ÜBERTRAGEN DER KAPPENPOSITION AUF PROTHESE

Setzen Sie die Prothese in den Mund und übertragen Sie die farbige Tinte auf deren Unterseite. Inspizieren Sie die Unterseite, um sicherzustellen, dass die Position der Kappen in Relation zur Prothesenbasis durch die Tinte markiert wurde. Schleifen Sie die Prothesenbasis in den markierten Bereichen mit einem Acrylatfräser und Handstück bei niedrigen Drehzahlen aus.

Setzen Sie die Prothese zurück in den Mund, um zu bestätigen, dass alle Zylinder ausreichend freigelegt sind und die Prothese  vollständig auf dem Weichgewebe aufliegt. Überprüfen Sie, ob der Patient leicht in korrekter Okklusion zubeißen kann. Wenn temporäre Kappen beim Einsetzen stören, reduzieren Sie deren Höhe extraoral so weit, dass eine korrekte Okklusion gewährleistet ist.

Blocken Sie die posterioren Schraubenzugangslöcher mit einem Wattepellet oder Material Ihrer Wahl aus, um ein Eindringen von Acrylat in die Löcher zu verhindern.

Überzeugen Sie sich zuerst davon, dass die temporären Titankappen vollständig auf den Abutments sitzen. An der Prothese können seitlich kleine Fenster ausgeschliffen werden, um die Verbindung zwischen Kappe und Abutment sichtbar zu machen. Nach Bestätigung des vollständigen Sitzes der anterioren temporären Titankappen auf den Abutments schrauben Sie die Kappen wieder an den anterioren Abutments fest.

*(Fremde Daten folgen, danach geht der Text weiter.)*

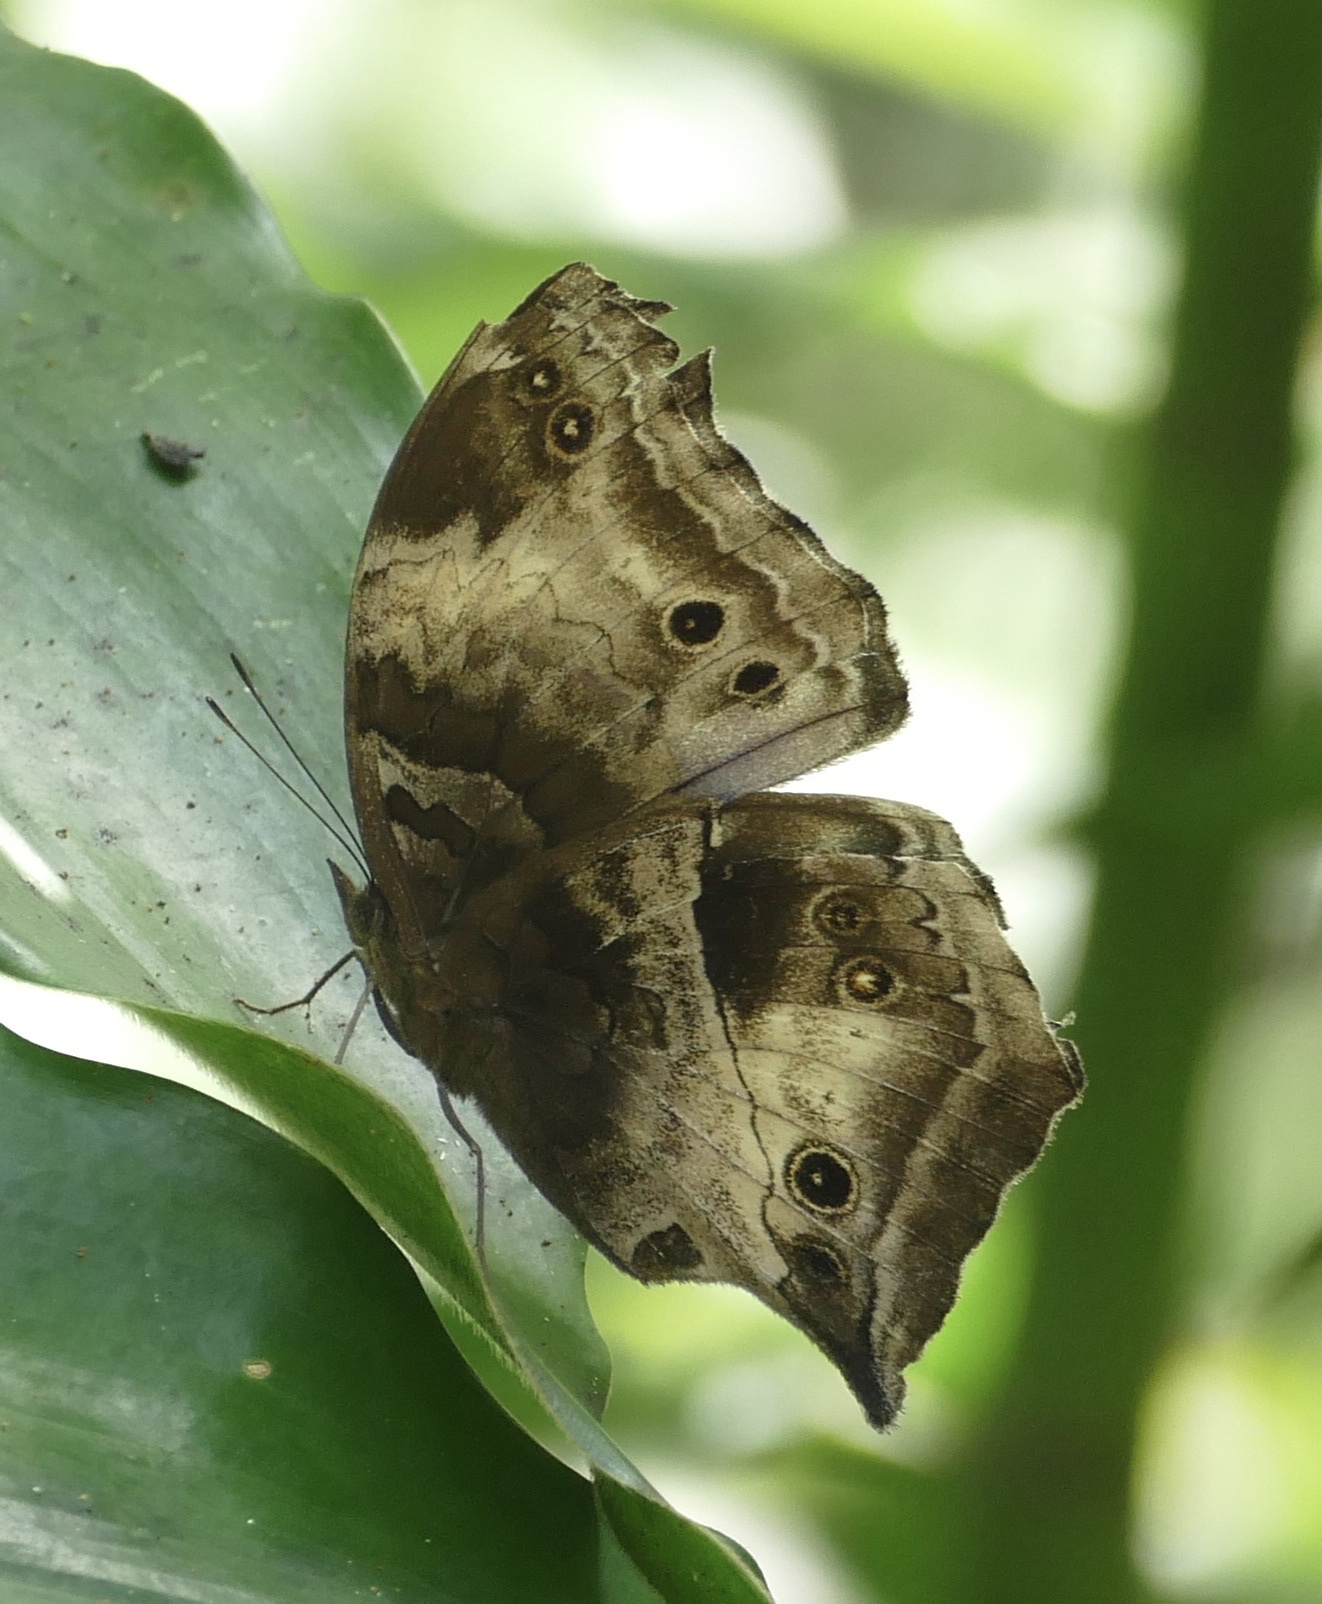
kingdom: Animalia
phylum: Arthropoda
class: Insecta
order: Lepidoptera
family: Nymphalidae
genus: Junonia
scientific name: Junonia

Verbinden Sie die temporären Kappen mit Hilfe der zuvor beschriebenen Pinseltechnik mit der Prothesenbasis. Während der  Aushärtung des Autopolymerisats sollte der Patient leicht in Okklusion zubeißen.

 

8

LÖSEN DER PROTHESE

Entfernen Sie alle vier Kappenschrauben mit dem 1,25 mm Sechskantschlüssel und nehmen sie die Prothese aus dem Mund. Inspizieren Sie die Unterseite, um zu bestätigen, dass alle vier Titankappen sicher fixiert sind. Nun müssen die Prothesenränder und alle Konkavitäten von der Unterseite entfernt werden. Tragen Sie zusätzlichen Kunststoff mit der Pinseltechnik auf größere Konkavitäten an der Unterseite der Prothese auf. Geben Sie die Prothese zum Aushärten des Kunststoffs in den Drucktopf. Nach dem Aushärten können Sie die Prothese mit einem großen flammenförmigen Acrylatfräser anpassen, um alle Konkavitäten zu entfernen.

 

9

KÜRZEN DER TEMPORÄREN TITANKAPPEN

Verwenden Sie eine Trennscheibe oder einen Fräser, um die temporären Kappen zu kürzen. Beim Beschleifen von Metall unbedingt mit Wasserkühlung arbeiten, damit das Acrylat um die temporären Kappen durch die entstehende Hitze nicht erweicht wird. Kürzen Sie alle vier temporären Kappen so weit, dass sie bündig mit der Prothesenbasis sind.

Polieren Sie die gesamte Prothese mit feinem Bimsschlamm und Schwabbel bei niedriger Drehzahl. Die koronalen Oberflächen der temporären Kappen werden mit herkömmlichen Metallpoliturtechniken ausgearbeitet. Setzen Sie die Prothese in den Mund des Patienten, um ihren Sitz zu bestätigen.

 

10

WIEDEREINSETZEN DER PROTHESE/ANZIEHEN DER KAPPENSCHRAUBEN

Stecken Sie die Kappenschrauben durch die temporären Kappen und fixieren Sie die Prothese mit dem 1,25 mm Sechskantschlüssel an den Abutments. Ziehen Sie die Kappenschrauben mit dem Prothetik-Drehmomentschlüssel (TWR) mit 20 Ncm an.

 

11

HYGIENEZUGANG

Um alle Abutments herum muss ausreichender Zugang für Mundhygienemaßnahmen vorhanden sein.

 

Weitere Informationen zur Anwendung des RevitaliZe Konzeptes finden Sie in der chirurgischen und restaurativen Technikanleitung.